• [Written task]: Your answer should hold every line of the records below that contains the string "khách".

• [Given information]:
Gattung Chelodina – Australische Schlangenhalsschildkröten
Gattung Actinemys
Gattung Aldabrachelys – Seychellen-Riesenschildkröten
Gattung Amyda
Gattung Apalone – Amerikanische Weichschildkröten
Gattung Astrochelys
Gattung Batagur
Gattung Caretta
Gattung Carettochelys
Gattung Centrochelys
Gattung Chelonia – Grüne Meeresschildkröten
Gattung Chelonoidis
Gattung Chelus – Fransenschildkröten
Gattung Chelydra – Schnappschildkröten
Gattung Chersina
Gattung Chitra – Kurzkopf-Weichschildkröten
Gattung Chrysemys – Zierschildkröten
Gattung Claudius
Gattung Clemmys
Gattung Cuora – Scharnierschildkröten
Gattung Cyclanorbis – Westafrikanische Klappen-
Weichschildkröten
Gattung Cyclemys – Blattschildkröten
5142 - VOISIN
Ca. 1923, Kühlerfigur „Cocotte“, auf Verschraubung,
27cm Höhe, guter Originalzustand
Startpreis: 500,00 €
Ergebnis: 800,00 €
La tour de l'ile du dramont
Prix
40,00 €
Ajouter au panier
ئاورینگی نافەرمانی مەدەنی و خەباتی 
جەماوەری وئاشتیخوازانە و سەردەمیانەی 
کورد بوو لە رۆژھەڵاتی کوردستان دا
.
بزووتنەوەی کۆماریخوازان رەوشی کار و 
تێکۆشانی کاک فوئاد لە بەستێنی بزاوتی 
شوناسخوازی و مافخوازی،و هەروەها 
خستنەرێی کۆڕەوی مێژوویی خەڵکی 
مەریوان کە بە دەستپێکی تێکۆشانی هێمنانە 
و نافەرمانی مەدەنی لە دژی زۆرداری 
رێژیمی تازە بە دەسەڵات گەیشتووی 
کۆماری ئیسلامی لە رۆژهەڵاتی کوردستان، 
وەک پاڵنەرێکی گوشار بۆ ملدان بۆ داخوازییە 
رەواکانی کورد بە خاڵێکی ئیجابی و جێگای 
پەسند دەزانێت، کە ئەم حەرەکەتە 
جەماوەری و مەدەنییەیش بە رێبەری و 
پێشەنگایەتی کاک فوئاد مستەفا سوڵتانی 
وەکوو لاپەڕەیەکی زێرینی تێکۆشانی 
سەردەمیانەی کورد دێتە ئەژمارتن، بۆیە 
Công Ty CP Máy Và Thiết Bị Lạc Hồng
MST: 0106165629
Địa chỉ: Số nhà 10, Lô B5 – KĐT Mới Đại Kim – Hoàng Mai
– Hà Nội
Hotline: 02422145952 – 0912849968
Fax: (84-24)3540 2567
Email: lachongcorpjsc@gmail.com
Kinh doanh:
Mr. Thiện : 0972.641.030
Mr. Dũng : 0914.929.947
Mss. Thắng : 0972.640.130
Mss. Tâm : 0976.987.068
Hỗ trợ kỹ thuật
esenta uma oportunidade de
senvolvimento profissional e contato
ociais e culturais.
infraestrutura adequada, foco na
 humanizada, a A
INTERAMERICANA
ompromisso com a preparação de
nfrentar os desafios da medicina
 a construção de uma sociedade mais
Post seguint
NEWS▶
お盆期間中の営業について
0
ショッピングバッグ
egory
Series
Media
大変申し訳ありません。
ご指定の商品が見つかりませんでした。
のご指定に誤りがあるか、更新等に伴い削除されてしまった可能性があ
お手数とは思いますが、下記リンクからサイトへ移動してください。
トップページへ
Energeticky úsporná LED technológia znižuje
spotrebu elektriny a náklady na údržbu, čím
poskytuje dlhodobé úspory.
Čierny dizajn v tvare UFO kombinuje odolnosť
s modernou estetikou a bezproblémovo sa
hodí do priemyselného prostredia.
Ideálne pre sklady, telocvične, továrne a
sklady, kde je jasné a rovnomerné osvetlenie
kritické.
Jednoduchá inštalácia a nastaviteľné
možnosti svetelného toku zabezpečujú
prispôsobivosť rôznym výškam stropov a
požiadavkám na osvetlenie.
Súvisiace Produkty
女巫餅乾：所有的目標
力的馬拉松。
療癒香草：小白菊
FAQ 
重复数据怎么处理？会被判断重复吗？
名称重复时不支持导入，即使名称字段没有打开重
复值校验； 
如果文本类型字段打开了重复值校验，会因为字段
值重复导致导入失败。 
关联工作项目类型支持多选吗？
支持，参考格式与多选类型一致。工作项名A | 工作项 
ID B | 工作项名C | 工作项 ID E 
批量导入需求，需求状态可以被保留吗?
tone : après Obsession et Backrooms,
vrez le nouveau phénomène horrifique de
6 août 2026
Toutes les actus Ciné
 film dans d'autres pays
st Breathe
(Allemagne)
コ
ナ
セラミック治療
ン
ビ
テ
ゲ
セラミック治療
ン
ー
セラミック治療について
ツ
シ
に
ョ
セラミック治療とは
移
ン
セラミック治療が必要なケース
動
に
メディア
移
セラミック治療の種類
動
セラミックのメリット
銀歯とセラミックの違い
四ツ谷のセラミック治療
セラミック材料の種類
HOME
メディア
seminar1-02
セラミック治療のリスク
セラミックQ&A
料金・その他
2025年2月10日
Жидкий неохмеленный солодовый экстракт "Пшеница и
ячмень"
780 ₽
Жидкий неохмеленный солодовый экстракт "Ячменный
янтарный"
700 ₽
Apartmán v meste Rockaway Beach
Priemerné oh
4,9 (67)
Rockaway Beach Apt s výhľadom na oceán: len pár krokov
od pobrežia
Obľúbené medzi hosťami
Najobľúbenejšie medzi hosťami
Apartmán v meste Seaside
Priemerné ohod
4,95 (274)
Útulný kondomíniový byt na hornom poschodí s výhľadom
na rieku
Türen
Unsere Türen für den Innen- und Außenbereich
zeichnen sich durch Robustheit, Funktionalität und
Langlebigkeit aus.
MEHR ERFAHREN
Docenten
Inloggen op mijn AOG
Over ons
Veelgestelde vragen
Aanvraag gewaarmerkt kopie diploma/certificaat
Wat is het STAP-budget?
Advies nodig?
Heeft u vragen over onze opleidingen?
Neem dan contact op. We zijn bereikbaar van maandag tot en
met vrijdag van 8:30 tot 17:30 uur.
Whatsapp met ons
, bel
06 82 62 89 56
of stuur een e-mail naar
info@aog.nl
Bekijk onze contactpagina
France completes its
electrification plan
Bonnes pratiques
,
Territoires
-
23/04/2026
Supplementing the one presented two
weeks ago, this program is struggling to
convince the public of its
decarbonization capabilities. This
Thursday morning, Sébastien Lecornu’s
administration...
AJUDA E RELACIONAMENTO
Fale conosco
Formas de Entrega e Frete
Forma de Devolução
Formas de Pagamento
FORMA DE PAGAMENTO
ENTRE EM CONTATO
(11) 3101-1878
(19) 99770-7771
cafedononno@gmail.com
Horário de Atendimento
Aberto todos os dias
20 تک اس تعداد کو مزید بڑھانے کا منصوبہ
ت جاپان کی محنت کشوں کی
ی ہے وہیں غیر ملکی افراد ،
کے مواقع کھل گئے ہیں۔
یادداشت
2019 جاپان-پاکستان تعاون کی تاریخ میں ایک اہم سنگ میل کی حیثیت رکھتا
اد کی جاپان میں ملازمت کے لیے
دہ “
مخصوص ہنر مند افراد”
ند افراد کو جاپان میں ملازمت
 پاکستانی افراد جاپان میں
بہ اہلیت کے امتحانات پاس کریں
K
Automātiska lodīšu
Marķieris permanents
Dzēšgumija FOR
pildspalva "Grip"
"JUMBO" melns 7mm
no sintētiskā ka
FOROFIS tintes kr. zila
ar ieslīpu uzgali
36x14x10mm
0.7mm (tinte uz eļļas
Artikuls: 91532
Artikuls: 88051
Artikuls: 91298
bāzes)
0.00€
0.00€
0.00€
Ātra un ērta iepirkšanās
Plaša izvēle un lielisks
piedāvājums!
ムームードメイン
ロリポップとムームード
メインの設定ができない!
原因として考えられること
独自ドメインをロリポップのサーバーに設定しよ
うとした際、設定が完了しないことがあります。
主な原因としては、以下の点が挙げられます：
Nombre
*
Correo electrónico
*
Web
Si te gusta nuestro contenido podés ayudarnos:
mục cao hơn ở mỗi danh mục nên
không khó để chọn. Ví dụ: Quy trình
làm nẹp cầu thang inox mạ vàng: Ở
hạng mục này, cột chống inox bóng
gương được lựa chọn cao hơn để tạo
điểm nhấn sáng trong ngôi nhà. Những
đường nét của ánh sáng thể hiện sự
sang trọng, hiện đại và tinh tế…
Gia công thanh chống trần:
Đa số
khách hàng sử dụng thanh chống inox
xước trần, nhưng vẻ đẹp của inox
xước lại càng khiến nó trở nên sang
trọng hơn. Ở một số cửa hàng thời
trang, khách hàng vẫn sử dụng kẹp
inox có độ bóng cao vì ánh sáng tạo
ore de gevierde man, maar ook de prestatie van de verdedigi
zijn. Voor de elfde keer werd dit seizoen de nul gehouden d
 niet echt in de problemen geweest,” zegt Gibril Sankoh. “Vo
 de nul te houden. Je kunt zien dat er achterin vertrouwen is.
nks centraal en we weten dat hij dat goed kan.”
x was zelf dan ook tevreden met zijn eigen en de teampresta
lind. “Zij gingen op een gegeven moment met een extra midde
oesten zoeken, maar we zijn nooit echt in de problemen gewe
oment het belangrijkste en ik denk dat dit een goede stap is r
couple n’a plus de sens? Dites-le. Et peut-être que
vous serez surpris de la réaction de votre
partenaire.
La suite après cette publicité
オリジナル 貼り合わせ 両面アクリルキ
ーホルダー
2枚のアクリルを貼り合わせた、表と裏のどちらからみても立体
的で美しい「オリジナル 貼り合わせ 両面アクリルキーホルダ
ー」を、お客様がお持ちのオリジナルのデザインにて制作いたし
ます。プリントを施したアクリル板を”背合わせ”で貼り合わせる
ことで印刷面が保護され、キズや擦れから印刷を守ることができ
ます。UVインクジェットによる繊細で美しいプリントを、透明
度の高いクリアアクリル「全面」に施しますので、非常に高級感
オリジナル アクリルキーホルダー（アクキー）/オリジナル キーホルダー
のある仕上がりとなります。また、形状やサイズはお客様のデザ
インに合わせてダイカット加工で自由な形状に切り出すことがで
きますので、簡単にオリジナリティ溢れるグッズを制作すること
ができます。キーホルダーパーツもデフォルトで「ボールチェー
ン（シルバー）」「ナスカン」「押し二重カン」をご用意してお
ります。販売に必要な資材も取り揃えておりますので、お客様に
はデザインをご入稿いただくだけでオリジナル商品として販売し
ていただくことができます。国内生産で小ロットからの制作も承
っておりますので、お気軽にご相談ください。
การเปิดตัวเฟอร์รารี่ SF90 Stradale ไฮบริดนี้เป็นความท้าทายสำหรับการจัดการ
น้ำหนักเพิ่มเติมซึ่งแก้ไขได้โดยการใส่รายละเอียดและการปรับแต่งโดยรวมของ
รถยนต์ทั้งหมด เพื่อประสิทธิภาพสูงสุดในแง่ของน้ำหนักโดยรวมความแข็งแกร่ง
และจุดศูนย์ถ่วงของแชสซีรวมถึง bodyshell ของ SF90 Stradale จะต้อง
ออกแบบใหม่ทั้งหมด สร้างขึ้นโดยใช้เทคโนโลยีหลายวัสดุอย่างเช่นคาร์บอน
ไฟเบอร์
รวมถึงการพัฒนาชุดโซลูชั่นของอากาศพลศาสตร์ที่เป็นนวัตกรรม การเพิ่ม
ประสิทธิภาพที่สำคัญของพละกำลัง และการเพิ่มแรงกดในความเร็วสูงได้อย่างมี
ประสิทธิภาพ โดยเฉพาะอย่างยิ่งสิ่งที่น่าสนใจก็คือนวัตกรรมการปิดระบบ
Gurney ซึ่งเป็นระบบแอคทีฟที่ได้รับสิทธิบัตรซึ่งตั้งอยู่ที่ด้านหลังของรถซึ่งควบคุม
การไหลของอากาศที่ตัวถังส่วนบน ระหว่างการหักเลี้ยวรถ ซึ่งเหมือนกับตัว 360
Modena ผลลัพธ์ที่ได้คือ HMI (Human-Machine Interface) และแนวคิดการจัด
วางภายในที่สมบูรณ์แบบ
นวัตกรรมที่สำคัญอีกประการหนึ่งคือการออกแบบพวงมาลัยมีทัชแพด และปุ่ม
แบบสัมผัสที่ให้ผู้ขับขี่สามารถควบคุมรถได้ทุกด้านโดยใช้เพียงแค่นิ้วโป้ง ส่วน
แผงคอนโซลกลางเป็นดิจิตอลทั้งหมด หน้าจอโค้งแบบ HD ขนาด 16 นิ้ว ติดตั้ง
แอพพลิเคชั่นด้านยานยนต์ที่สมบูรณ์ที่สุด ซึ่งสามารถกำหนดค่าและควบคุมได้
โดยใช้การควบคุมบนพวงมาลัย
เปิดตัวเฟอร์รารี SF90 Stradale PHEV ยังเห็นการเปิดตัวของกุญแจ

• [Answer to this exercise]:
khách hàng sử dụng thanh chống inox
trang, khách hàng vẫn sử dụng kẹp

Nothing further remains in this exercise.